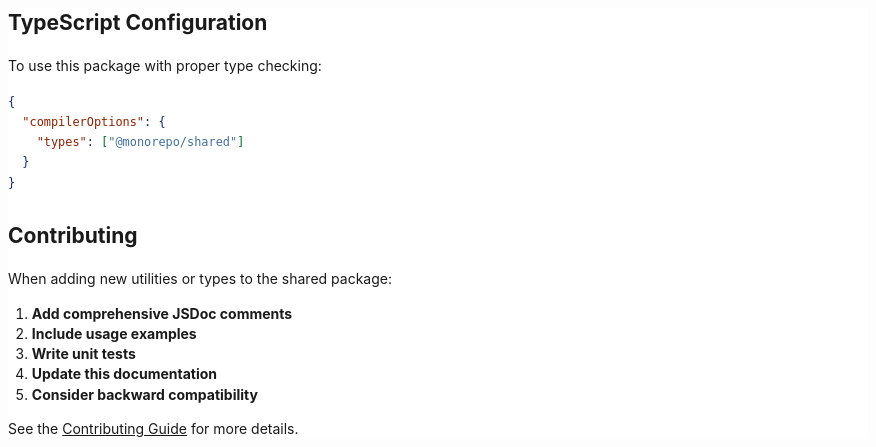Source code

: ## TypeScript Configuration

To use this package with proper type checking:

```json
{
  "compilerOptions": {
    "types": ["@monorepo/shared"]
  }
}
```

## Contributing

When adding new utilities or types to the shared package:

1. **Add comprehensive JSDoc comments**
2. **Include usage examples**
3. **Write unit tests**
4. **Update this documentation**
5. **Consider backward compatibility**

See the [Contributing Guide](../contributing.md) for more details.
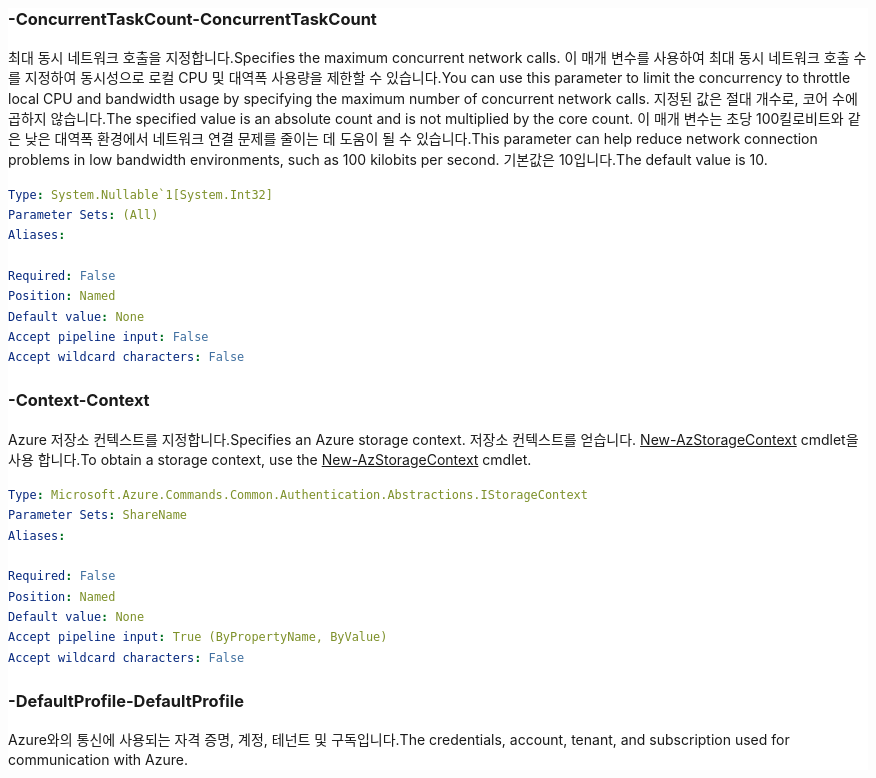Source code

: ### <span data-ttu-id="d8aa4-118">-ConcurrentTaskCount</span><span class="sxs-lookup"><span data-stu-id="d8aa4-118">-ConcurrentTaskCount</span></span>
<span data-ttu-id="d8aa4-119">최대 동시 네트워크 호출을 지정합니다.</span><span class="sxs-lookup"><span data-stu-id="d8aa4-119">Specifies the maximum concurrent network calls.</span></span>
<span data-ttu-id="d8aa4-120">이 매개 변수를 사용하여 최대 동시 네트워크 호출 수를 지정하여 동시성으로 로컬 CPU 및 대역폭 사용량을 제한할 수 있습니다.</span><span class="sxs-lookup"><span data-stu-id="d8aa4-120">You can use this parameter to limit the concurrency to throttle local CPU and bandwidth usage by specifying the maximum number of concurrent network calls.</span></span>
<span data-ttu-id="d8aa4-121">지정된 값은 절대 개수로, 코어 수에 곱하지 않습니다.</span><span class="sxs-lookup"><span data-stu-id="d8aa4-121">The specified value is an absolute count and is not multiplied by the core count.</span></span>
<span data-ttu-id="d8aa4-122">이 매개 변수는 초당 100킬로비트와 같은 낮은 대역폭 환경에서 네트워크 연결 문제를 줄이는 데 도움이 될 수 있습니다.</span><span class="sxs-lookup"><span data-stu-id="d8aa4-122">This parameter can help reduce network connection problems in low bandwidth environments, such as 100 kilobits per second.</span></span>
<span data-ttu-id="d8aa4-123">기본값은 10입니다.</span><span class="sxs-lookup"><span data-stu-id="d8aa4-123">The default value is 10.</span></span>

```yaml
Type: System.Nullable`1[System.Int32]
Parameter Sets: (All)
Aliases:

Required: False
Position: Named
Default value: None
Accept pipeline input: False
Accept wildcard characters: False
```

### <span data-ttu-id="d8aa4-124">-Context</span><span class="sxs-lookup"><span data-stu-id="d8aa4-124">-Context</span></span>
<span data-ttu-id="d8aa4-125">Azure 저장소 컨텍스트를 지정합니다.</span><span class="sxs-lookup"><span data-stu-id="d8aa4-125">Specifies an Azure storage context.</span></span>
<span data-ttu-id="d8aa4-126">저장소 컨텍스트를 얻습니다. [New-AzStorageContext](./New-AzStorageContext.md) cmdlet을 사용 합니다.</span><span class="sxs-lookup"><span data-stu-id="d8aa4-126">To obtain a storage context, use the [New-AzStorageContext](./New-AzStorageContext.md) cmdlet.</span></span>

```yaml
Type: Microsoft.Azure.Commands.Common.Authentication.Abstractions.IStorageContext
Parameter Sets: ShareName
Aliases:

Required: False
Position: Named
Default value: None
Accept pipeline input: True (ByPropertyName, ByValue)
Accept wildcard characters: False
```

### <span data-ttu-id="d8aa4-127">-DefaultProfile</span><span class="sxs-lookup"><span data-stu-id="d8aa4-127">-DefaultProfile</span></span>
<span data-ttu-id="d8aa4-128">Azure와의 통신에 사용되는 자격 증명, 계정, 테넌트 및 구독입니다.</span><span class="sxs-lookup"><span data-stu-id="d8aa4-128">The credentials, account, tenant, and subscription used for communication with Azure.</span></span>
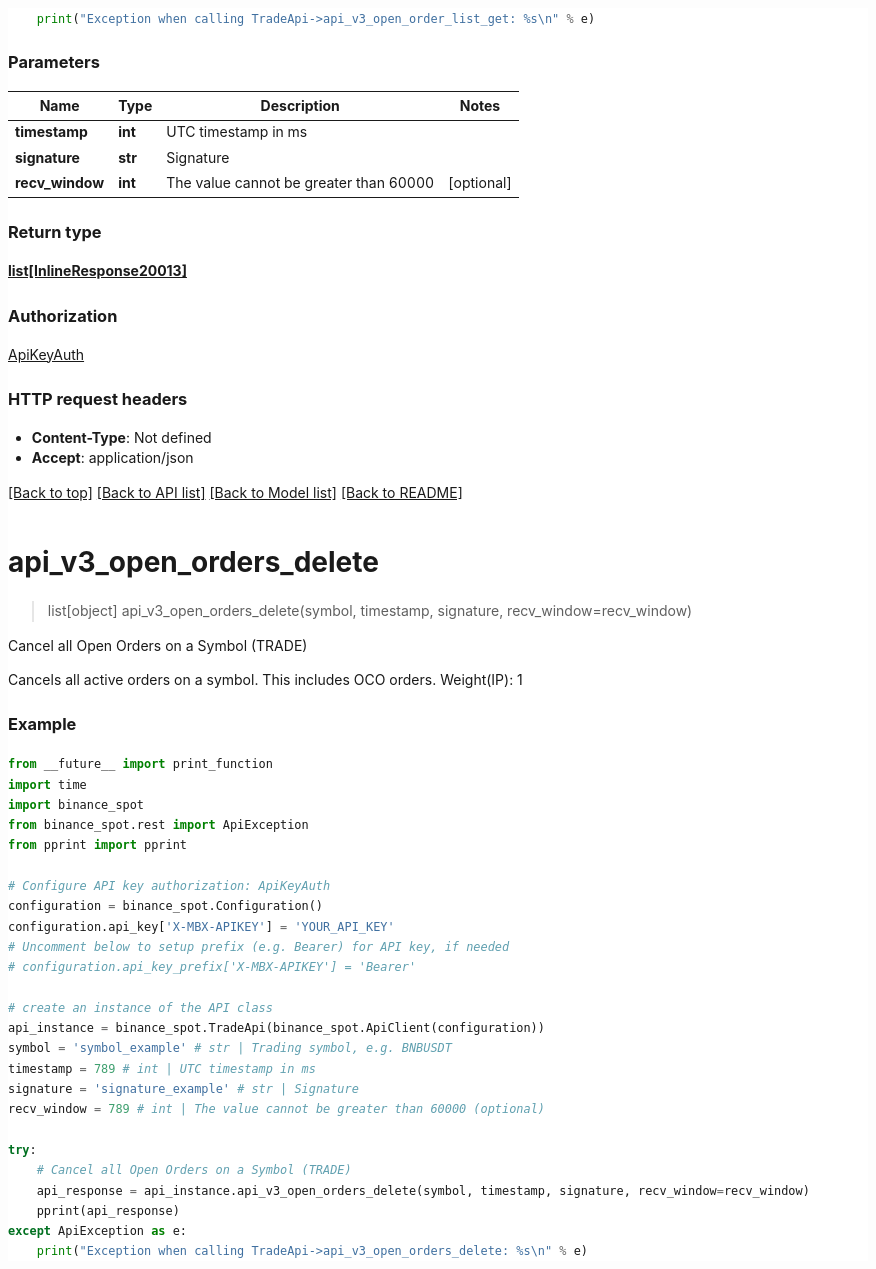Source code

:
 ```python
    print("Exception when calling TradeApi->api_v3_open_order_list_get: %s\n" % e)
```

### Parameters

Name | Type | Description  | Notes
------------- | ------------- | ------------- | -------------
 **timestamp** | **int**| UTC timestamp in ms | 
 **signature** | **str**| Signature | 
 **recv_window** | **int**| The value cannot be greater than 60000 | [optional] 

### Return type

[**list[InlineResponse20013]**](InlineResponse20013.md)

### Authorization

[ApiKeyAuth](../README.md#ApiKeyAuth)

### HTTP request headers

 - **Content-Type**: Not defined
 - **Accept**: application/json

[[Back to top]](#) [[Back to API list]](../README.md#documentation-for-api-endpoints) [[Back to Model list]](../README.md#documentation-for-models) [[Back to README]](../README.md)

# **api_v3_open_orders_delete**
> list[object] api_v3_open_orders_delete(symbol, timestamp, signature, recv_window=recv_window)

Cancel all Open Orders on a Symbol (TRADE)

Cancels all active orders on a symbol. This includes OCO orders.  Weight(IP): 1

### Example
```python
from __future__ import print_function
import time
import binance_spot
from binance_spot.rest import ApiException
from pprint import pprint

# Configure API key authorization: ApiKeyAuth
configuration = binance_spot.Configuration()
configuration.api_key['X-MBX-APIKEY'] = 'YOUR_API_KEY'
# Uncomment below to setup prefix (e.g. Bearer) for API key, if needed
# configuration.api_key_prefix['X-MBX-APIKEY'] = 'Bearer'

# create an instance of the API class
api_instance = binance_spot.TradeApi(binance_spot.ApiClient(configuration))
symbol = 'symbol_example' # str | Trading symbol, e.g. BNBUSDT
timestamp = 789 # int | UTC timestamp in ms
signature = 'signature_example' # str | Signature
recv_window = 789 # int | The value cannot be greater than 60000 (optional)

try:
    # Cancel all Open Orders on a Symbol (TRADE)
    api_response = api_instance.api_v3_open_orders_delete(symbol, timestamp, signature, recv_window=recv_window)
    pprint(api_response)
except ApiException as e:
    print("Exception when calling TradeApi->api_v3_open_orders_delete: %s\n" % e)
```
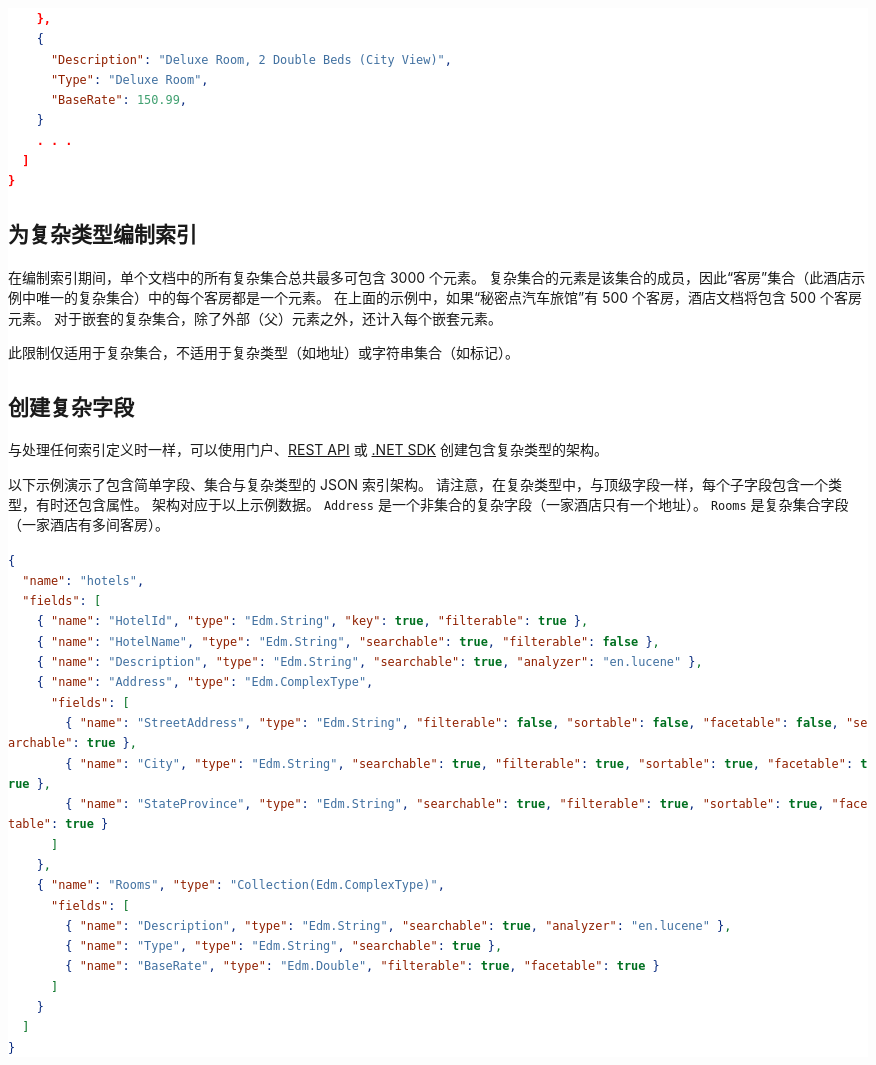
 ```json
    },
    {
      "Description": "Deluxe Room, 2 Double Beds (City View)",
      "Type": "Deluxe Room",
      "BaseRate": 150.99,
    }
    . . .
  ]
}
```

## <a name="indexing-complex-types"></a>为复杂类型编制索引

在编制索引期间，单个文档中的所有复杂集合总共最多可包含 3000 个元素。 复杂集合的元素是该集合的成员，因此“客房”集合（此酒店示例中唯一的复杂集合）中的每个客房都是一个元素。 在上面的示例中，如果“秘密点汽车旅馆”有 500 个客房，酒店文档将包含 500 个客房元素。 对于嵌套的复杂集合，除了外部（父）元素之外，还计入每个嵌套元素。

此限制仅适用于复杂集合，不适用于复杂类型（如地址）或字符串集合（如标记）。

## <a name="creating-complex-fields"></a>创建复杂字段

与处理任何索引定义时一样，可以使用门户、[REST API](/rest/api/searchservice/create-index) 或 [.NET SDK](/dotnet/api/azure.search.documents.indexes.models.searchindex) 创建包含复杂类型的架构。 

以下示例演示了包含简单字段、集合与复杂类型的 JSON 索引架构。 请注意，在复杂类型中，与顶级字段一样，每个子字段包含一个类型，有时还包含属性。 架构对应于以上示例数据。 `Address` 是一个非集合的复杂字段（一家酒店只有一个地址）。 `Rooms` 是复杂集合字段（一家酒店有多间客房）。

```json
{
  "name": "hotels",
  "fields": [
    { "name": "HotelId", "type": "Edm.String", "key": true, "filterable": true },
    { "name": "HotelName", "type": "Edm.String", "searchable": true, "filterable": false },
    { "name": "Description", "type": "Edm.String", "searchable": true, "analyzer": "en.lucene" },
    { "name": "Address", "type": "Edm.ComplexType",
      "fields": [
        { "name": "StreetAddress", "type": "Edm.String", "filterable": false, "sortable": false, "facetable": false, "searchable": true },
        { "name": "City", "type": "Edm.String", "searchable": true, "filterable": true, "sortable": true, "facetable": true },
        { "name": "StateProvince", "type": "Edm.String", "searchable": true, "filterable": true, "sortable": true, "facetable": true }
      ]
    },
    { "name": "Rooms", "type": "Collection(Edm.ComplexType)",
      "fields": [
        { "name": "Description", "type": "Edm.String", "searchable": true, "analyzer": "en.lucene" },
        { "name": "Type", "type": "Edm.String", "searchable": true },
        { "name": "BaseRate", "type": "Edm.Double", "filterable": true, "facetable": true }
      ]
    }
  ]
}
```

Task objective
Provide only the count of lines in the data above that include the string "signature".

Answer space
4